Anyway, enough about markets. If you really wanted to read more about this there are hundreds of articles and media coverage you can refer to. It’s actually a good idea to limit your exposure to all this, as it’s more likely to make you more anxious that you need to be to doing something, which could lead to bad decisions.
So, what is life at Bloomsbury like now? We all started working from home on the 17th March, which for some of us was not too dissimilar to what we do anyway, but for others was a complete change of working environment. Given the end of the tax year generates paperwork which is time sensitive we still needed someone to come to the office to check and deal with any post. Luckily, we had a member of staff who could walk to the office and was happy to pop in most days to do this until the lockdown. This really helped to process those last-minute transfer letters, and ISA and pension paperwork that needs to be actioned quickly.
We quickly learned that communication was key to keeping everyone up to speed and able to continue to co-ordinate what we do. The new Bloomsbury internal motto is “keep talking”, and we’re doing this with conference calls and video meetings along with the usual emails and telephone calls.
It’s still extremely strange not seeing the team every day, and we all quickly appreciated just how much we take the social interactions and the ability to just ask a question for granted.
It gives me great pride that the whole team has taken the new working environment in their stride and stepped up where needed. Our aim is always to provide great client service and we’ve managed to maintain this despite it being our busiest time of year, and with the added bonus of the markets deciding to have one of their wobbles at the same time! Despite all this, we’re on top of normal March workload, we’re rebalancing client portfolios as needed and are communicating regularly with our clients.

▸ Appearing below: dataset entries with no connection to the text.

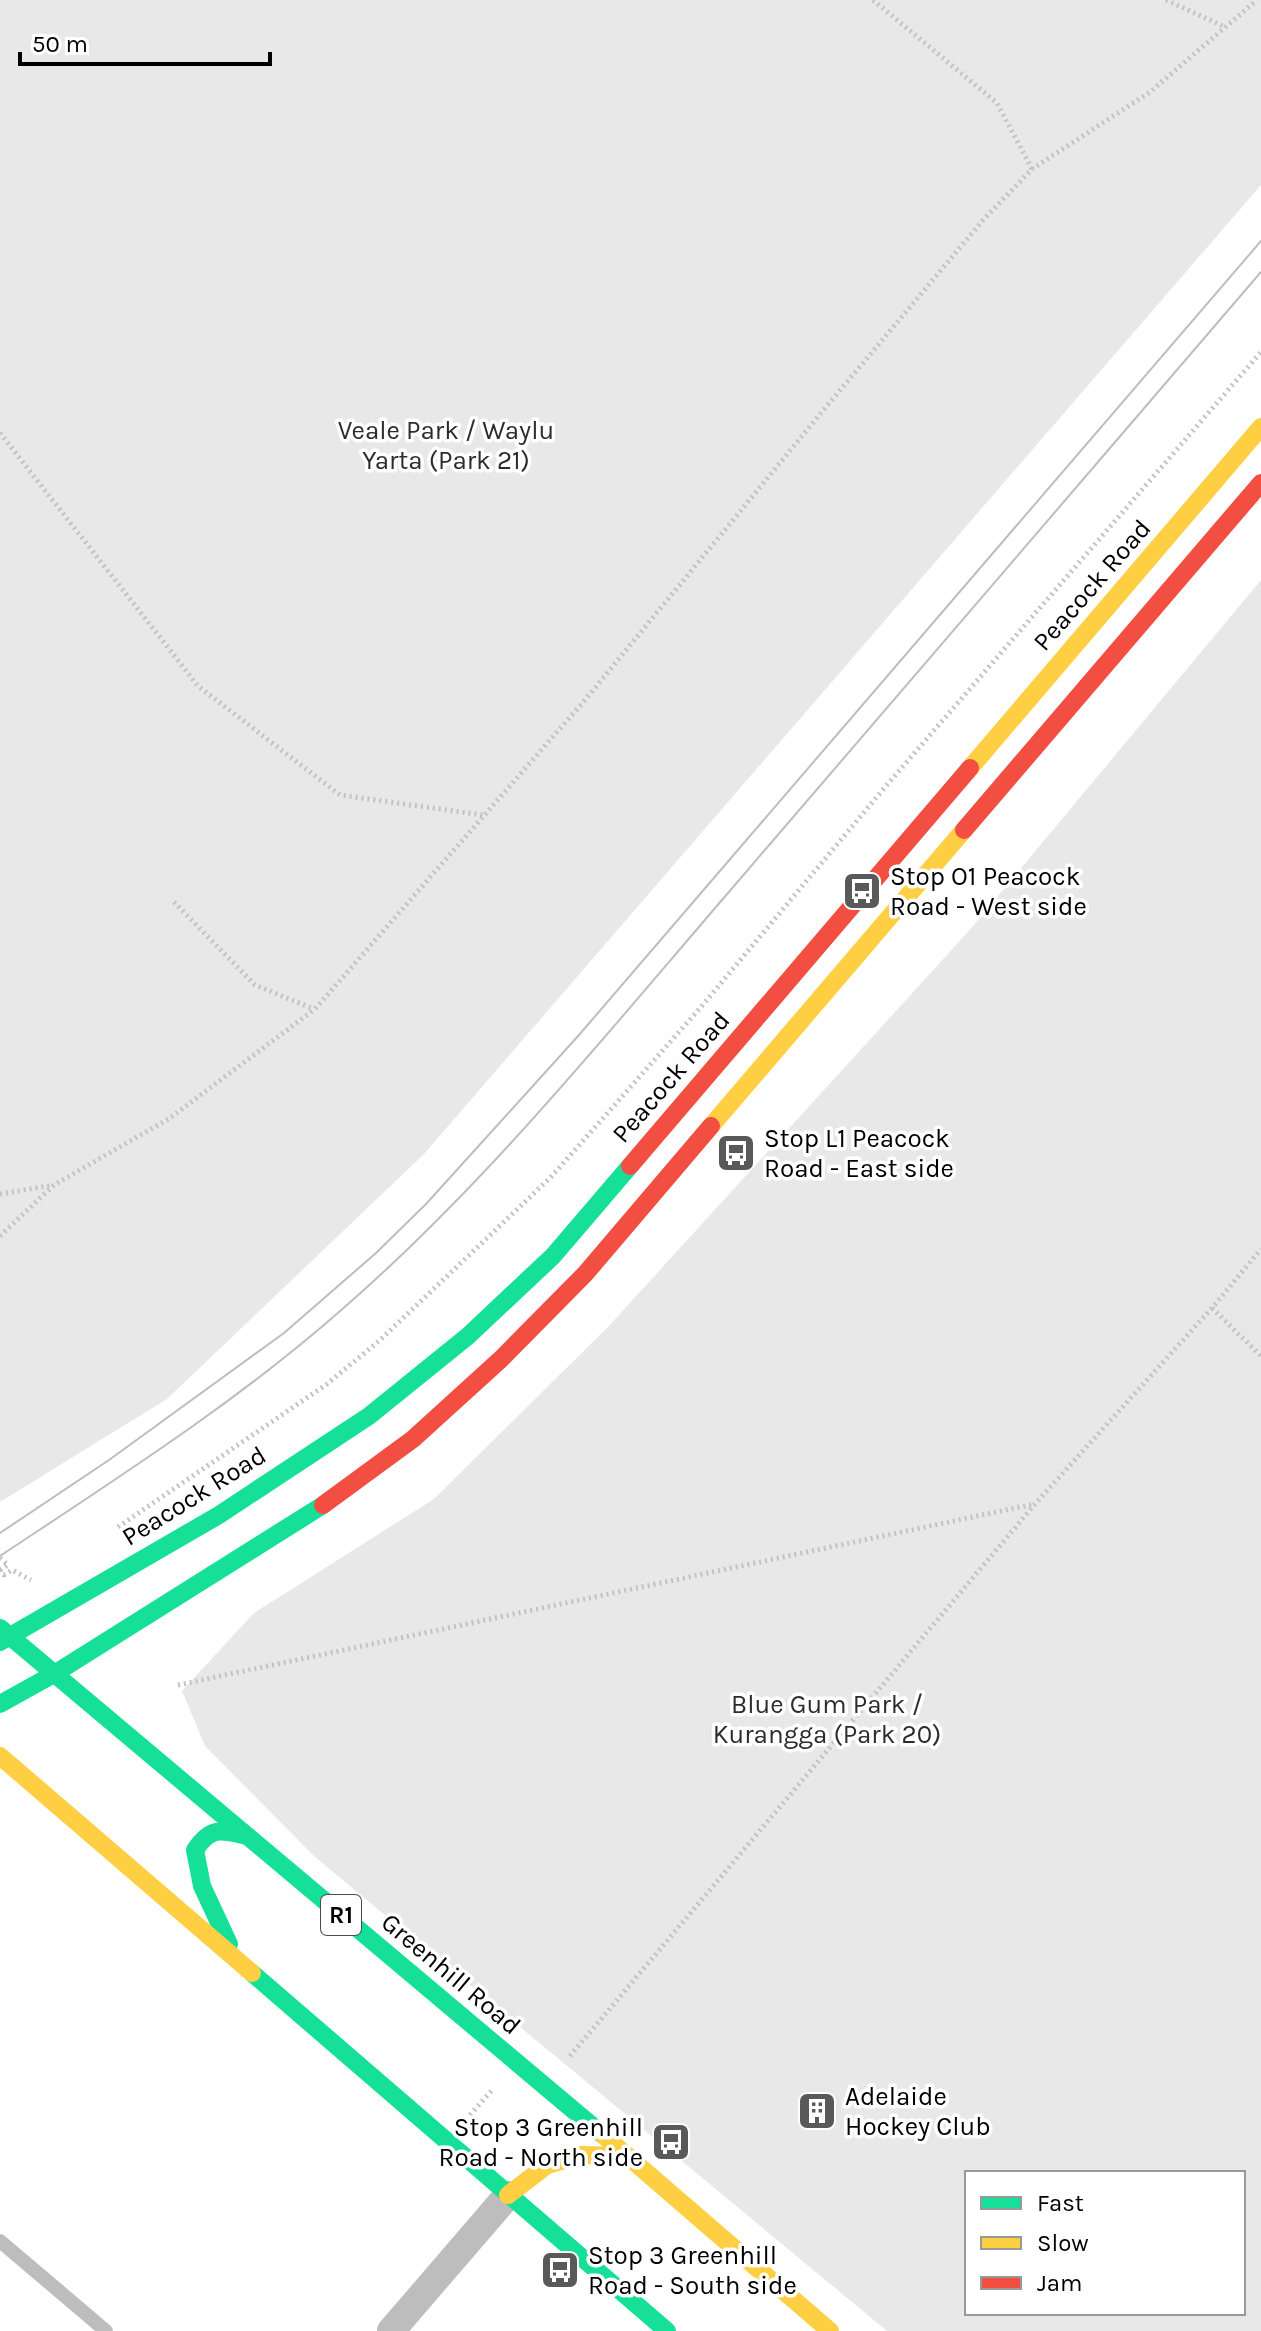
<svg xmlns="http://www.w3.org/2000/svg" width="1261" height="2331" font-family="Karla,sans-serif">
<rect width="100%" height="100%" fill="#fff"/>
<g fill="#e8e8e8" fill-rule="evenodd">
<path d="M 0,0 L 1261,0 L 1261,185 L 424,1154 L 167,1399 L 0,1502 Z"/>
<path d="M 1261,580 L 1261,2331 L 887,2331 L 315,1857 L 205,1746 L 182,1691 L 254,1613 L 434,1499 L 608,1327 L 967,933 ZM 967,2173 L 1243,2173 L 1243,2313 L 967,2313 Z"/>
</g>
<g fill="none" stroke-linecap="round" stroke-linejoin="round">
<g stroke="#c2c2c2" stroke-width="5" stroke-dasharray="2 4" stroke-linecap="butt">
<path d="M 873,0 L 997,103 L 1032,169"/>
<path d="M 1166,0 L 1225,27"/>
<path d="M 0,433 L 198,686 L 340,795 L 483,815"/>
<path d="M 174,902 L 255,985 L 314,1009"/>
<path d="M 0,1194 L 53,1185"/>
<path d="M 0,1236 L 54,1185 L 170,1118 L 315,1009 L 585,700 L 821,413 L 984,219 L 1032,169 L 1150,92 L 1257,0"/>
<path d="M 1212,1308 L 1261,1356"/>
<path d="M 118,1527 L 327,1384 L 379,1341 L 551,1177 L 701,1007 L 886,786 L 1261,352"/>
<path d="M 0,1558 L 8,1565 L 0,1570"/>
<path d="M 0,1570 L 4,1575 L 12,1570 L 31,1580"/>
<path d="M 178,1685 L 1034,1504"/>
<path d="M 570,2056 L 1035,1504 L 1212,1308 L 1261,1249"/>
<path d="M 470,2115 L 493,2089"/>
</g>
<path stroke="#bdbdbd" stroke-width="14" d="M 0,2241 L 106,2331"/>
<path stroke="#bdbdbd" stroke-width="28" d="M 391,2331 L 508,2195"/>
<g stroke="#16e098" stroke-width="18">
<path d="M 0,1628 L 603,2135"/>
<path d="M 0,1642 L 219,1515 L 369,1416 L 468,1336 L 553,1256 L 630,1166"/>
<path d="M 0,1704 L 54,1674 L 323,1505"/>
<path d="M 229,1944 L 202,1886 L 195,1850 C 211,1826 221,1830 247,1836"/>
<path d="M 252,1973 L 667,2331"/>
</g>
<g stroke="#ffcf43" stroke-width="18">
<path d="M 970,768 L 1261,427"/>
<path d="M 711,1126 L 964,830"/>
<path d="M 0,1756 L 252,1973"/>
<path d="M 603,2135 L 830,2331"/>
<path d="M 508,2195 L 547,2165 L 581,2155 L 628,2156"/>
</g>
<g stroke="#f24e42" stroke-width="18">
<path d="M 964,830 L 1261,483"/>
<path d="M 630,1166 L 970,768"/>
<path d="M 323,1505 L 413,1439 L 501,1359 L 585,1274 L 711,1126"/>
</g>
<g stroke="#bdbdbd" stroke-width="2">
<path d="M 0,1533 L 109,1460 L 284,1333 L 376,1253 L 426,1204 L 579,1035 L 1261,241"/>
<path d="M 0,1556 C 116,1479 234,1404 339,1312 C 481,1189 600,1042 722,900 C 903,691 1081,481 1261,272"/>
</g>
</g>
<defs>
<symbol id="bus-square" viewBox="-11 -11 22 22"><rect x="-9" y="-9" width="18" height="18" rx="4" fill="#595959" stroke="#fff"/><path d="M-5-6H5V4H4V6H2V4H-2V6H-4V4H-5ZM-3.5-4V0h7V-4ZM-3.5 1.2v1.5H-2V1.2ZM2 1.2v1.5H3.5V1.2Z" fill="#fff"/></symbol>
<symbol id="building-square" viewBox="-11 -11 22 22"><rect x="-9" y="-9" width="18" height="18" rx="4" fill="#595959" stroke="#fff"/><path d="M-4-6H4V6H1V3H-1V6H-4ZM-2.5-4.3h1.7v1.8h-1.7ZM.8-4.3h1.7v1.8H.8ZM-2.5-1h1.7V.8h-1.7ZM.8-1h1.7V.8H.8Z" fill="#fff"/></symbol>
</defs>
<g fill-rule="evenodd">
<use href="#bus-square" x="840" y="869" width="44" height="44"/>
<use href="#bus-square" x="714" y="1131" width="44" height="44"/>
<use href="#building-square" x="795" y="2089" width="44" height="44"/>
<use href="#bus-square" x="649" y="2120" width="44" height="44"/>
<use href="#bus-square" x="538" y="2248" width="44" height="44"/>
</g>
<g text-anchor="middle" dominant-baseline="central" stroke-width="7" stroke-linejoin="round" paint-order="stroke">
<rect fill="#fff" stroke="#4c4c4c" stroke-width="2" x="321" y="1895" width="40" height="40" rx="6"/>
<g font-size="24" font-weight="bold" fill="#000">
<text x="341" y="1915">R1</text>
</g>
<g font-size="26" fill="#2c2c2c" stroke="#fff">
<text x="446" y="430">Veale Park / Waylu<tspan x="446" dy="30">Yarta (Park 21)</tspan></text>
<text x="827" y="1704">Blue Gum Park /<tspan x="827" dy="30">Kurangga (Park 20)</tspan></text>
</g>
<g font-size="26" fill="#000" stroke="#fff">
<text transform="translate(1092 585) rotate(-49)">Peacock Road</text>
<text transform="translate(671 1077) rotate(-49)">Peacock Road</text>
<text transform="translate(194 1496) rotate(-32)">Peacock Road</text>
<text transform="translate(451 1974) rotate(40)">Greenhill Road</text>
</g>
<g font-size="26" fill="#000" stroke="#fff" text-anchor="start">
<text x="890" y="876">Stop O1 Peacock<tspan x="890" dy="30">Road - West side</tspan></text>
<text x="764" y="1138">Stop L1 Peacock<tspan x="764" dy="30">Road - East side</tspan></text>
<text x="845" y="2096">Adelaide<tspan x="845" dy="30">Hockey Club</tspan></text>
<text x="643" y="2127" text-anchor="end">Stop 3 Greenhill<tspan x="643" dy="30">Road - North side</tspan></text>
<text x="588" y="2255">Stop 3 Greenhill<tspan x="588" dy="30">Road - South side</tspan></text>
</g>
</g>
<rect x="965" y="2171" width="280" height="144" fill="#ffffff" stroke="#999999" stroke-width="2"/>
<rect x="981" y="2197" width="40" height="12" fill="#16e098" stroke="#999999" stroke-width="2"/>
<text x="1037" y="2211" font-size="24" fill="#000000">Fast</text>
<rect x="981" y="2237" width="40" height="12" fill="#ffcf43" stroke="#999999" stroke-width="2"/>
<text x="1037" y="2251" font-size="24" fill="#000000">Slow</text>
<rect x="981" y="2277" width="40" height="12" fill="#f24e42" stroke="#999999" stroke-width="2"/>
<text x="1037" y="2291" font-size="24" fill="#000000">Jam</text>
<path d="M20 52v12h250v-12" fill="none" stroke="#000000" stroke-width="4"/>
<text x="32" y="52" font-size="24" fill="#000000" stroke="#ffffff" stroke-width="6" paint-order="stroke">50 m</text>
</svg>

Bloomsbury has always been a heavily process driven business. We have to be to ensure things aren’t missed and that the high level of service we provide is repeated time and time again. It is these processes that have made the transition to a different way of working so much easier. Our team may have had to change where they work and how, but what they do hasn’t changed. They can continue to follow our processes, which are in place for everything from arranging meetings and creating financial plans to rebalancing portfolios. In what is essentially a relationship business with a high level of trust from our clients, having a strict process for everything means that when the pressure is on, we have a plan to follow. Recent weeks have provided a good test of how robust these processes are.
It’s no coincidence that as a firm we follow strict processes using checklists and other written guidance, as this is actually the same as the financial planning and investment management that we provide for our clients. All our clients have a long term financial plan that is stress tested for times like these and our investment proposition is based on evidence and utilises a process we’ve used for over 15 years.
In times like these clients need us more than ever and we know how important it is that we are still here and still doing what we have always done. No great excitement or changes here. We’re not deviating from what we said we’d do, or from our internal processes, and we’re always focusing on the objective of why we are doing what we do, which is that same focus that we should all have right now.
So, try and take a step back from all the media hype about what the markets are doing and remember to stick to your long term plan. Yes, the last few weeks have been challenging but don’t panic!
Stay safe and see you all on the ‘flipside’
This blog is intended for information purposes only and no action should be taken or refrained from being taken as a consequence without consulting a suitably qualified and regulated person. Your capital is at risk when investing. Past performance is not a reliable indicator of future results.